Publié le par Denis Sureau

DANS UN DISCOURS du 30 mars 2006 aux participants d’un congrès du Parti populaire européen, Benoît XVI avait résumé sa conviction fois sur les « principes non négociables » en politique. Le Pape rappelait que l'Eglise, dans ses interventions publiques, accorde
« volontairement une attention particulière à certains principes qui ne sont pas négociables.
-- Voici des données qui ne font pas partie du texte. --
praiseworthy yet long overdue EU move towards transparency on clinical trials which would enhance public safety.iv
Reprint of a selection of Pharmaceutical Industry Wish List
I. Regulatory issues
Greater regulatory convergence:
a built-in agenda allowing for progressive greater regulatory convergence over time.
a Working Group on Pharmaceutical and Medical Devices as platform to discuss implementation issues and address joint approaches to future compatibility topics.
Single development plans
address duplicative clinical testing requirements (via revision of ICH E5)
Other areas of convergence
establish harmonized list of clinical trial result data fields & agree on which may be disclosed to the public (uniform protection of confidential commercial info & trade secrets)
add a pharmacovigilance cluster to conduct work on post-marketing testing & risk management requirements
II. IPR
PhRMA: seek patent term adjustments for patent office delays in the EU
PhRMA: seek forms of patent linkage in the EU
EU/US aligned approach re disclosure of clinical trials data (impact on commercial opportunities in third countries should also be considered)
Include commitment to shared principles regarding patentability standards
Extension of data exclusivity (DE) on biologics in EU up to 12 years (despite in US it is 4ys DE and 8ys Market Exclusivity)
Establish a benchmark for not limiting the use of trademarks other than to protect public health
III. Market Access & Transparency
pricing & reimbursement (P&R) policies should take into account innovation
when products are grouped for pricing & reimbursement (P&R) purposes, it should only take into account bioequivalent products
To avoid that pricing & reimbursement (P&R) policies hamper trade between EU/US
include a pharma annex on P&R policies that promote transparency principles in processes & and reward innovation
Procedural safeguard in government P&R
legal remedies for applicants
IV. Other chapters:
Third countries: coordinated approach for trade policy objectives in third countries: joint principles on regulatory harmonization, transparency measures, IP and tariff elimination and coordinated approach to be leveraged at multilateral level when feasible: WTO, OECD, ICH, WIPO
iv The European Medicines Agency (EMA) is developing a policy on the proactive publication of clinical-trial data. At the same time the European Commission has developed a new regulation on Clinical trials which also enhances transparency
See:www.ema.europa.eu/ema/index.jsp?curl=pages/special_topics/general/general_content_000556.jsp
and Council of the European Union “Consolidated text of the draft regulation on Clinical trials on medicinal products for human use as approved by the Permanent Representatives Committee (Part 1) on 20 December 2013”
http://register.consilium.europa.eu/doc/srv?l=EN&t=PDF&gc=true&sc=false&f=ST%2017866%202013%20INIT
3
Parmi ceux-ci, les principes suivants apparaissent aujourd'hui de manière claire:

la protection de la vie à toutes ses étapes, du premier moment de sa conception jusqu'à sa mort naturelle;

la reconnaissance et la promotion de la structure naturelle de la famille - comme union entre un homme et une femme fondée sur le mariage - et sa défense contre des tentatives de la rendre juridiquement équivalente à des formes d'union radicalement différentes qui, en réalité, lui portent préjudice et contribuent à sa déstabilisation, en obscurcissant son caractère spécifique et son rôle social irremplaçable;

la protection du droit des parents d'éduquer leurs enfants. »

CETTE INTERVENTION A été confirmée depuis par de nombreux autres discours qui s’inscrivent tous dans le droit fil de la Note doctrinale de la Congrégation pour la doctrine de la foi sur l’engagement et le comportement des catholiques dans la vie politique. Ce document publié en novembre 2002 fait l’objet, dans le contexte actuel français, d’exégèses variées, certaines tentant d’en atténuer les exigences. Au non de conceptions gauchies de la règle du « moindre mal » ou de la politique comme « art du meilleur possible », certains s’emploient à gommer le caractère « non négociable » des principes rappelés inlassablement par le Pape.

 
AU MILIEU DU vacarme des déclarations qui se multiplient pour aider les chrétiens à « bien voter » sur fond de relativisme (cf. l’éditorial de La Croix du 28 mars : « A chacun, sa hiérarchie de priorités, en conscience. »), le Pape témoigne au plus haut point de sa mission lorsqu’il fixe les limites au-delà desquelles il n’y a plus ni moindre mal, ni meilleur possible, ni priorités personnelles, ni options libres, ni vote utile. Comme le notait dernièrement le père Garrigues (Famille chrétienne, n°1519), le moindre mal n’est acceptable que « dans une dynamique de redressement éthique par rapport à la situation présente ». Au second tour des présidentielles, « les catholiques risquent de se trouver devant des exigences éthiques aux conséquences redoutables ».